Hello, I deployed TiDB on 3 servers, each with KV, DB, and PD, just like you. Then, the Java package only accesses the DB on one of the nodes. The configuration is based on the three-node mixed deployment article. However, the concurrency handled by the Java package’s interface is very low, with responses coming in batches of 2 or 3 interfaces. Is this because I didn’t deploy HAProxy, or did I miss some configuration?
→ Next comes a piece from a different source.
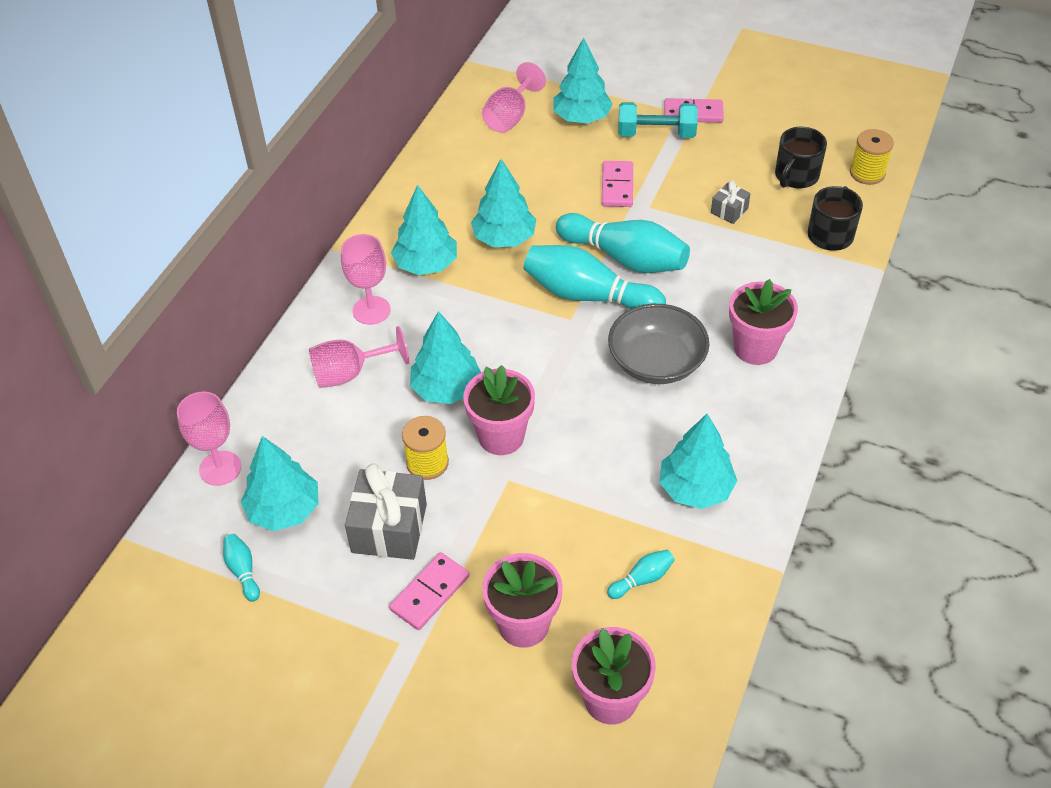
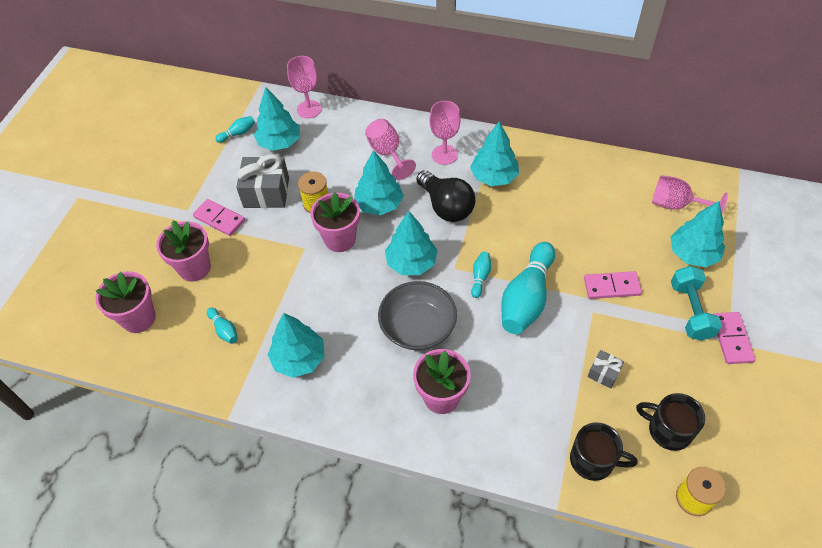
camera: 85 degrees right, 5 degrees up
turquoise tree [471,159,536,247] -> turquoise tree moved to [385,211,438,275]
turquoise bowling pin [523,245,666,309] -> turquoise bowling pin [471,252,491,298], size x0.44
none -> black light bulb [417,170,475,222]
| username: andone | Original post link

Thank you, noted.

| username: Jellybean | Original post link

TiDB has advantages in scenarios with large-scale data (more than 50 million rows in a single table). Additionally, when conducting performance tests, it’s important to deploy each instance node separately; otherwise, there will be significant mutual interference, affecting the accuracy of the results.

In cases where the data volume is not large, MySQL has greater advantages in terms of performance and cost efficiency.

If the original poster intends to conduct a comprehensive performance test on TiDB, there is still a lot of room for optimization.